> WHAT IS BEING ASKED
Give again, word for word, each line below starting at the one that contains "height:42px; display:flex; align-items:center;" and ending at the one that contains "color:#fff; font-weight:700; font-size:12.5px;".

(User interface change data)
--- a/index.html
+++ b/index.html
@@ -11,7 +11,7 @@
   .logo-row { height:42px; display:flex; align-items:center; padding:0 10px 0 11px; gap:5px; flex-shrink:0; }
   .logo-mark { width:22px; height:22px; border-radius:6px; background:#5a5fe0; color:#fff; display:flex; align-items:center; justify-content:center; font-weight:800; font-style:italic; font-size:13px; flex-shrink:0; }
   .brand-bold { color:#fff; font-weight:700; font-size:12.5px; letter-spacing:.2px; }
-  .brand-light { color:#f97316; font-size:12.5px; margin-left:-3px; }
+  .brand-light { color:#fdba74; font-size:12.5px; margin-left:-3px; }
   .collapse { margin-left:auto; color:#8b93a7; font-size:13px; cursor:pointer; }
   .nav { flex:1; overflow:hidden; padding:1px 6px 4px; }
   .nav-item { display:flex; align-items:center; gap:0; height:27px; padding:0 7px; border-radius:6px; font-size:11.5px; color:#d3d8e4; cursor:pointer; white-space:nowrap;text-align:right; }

--

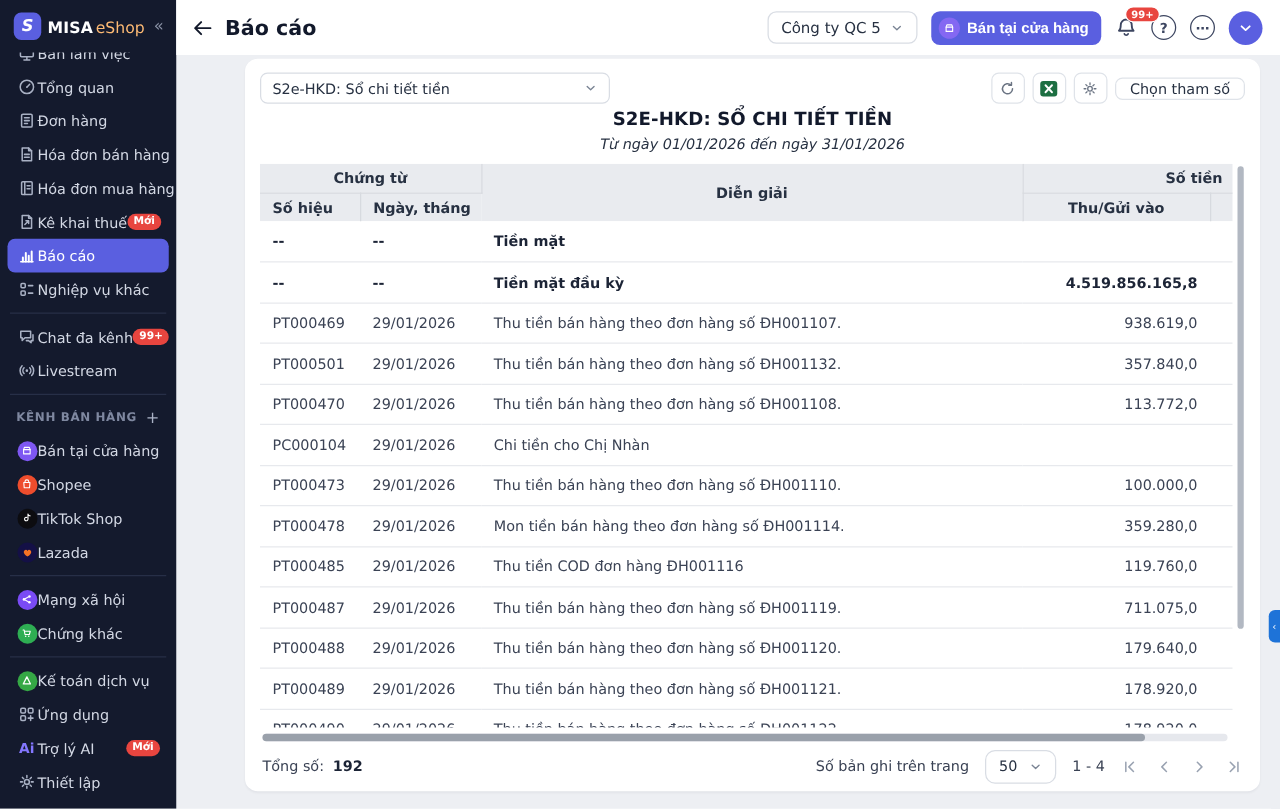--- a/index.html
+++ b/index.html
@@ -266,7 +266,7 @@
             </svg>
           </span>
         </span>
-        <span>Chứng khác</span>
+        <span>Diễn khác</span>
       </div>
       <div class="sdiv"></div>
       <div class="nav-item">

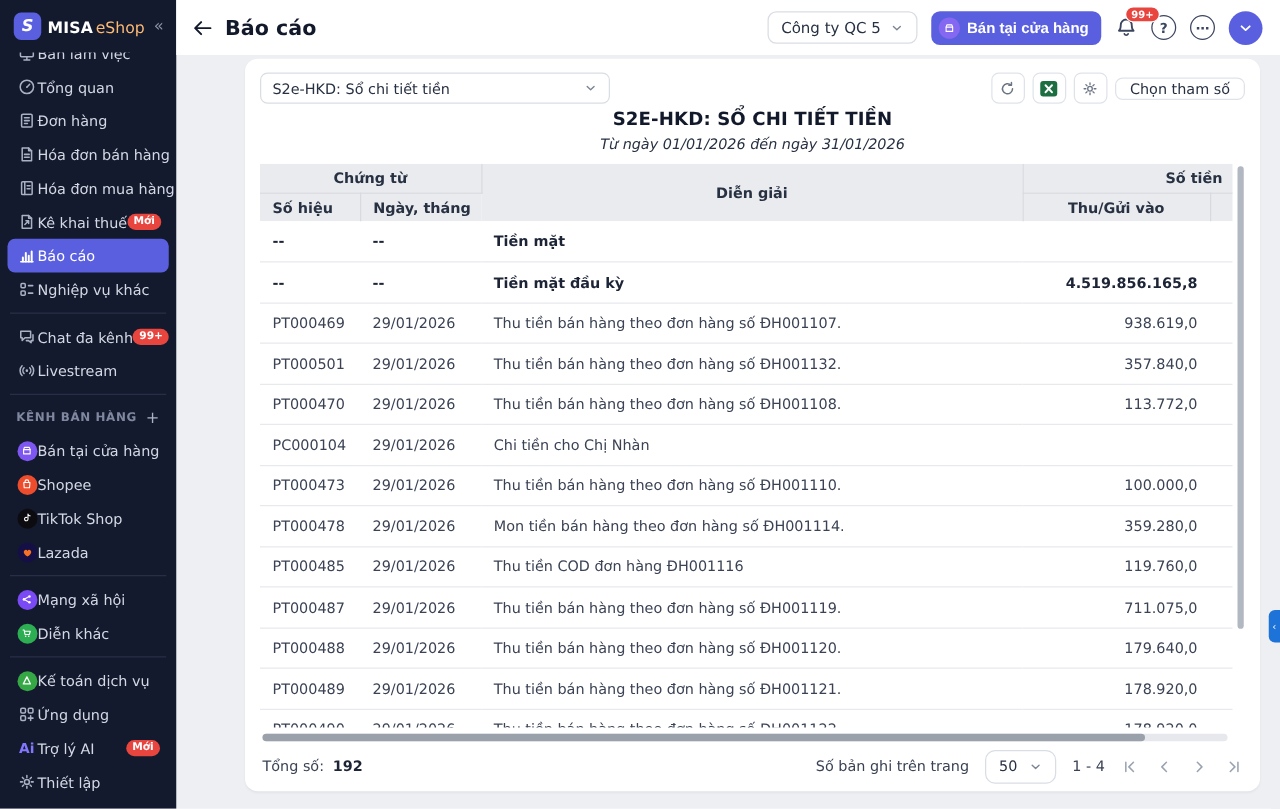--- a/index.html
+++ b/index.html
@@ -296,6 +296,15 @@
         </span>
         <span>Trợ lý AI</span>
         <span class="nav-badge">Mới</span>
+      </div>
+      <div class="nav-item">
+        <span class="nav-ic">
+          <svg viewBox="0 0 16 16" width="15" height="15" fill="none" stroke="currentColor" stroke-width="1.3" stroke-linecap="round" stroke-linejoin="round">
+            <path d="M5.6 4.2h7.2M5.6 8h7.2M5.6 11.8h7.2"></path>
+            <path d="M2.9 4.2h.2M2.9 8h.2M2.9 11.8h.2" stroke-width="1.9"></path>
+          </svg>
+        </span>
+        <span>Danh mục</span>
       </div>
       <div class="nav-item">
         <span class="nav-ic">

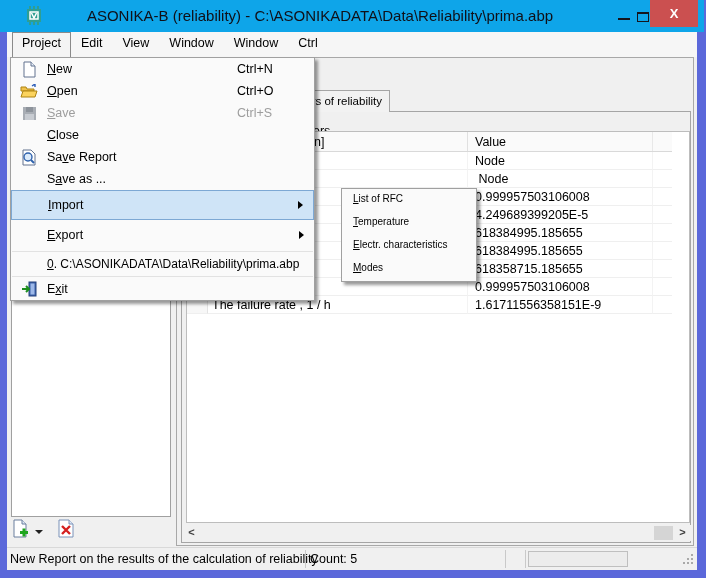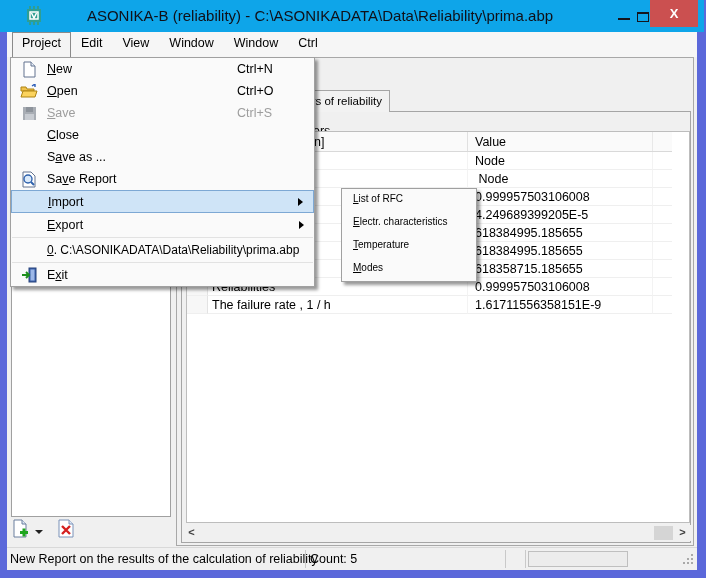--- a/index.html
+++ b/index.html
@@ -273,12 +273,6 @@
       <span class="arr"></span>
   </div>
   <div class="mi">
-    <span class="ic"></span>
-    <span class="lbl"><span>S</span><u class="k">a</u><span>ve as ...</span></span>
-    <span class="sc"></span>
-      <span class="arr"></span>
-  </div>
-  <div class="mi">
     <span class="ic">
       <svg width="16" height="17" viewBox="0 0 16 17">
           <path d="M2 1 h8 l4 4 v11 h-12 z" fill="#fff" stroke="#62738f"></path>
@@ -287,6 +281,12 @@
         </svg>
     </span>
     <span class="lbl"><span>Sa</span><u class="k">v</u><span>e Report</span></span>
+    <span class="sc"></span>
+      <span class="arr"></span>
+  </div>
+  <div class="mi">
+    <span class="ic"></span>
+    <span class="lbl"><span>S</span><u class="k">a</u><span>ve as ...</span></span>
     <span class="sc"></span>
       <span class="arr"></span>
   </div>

> TASK ANSWER
   .logo-row { height:42px; display:flex; align-items:center; padding:0 10px 0 11px; gap:5px; flex-shrink:0; }
   .logo-mark { width:22px; height:22px; border-radius:6px; background:#5a5fe0; color:#fff; display:flex; align-items:center; justify-content:center; font-weight:800; font-style:italic; font-size:13px; flex-shrink:0; }
   .brand-bold { color:#fff; font-weight:700; font-size:12.5px; letter-spacing:.2px; }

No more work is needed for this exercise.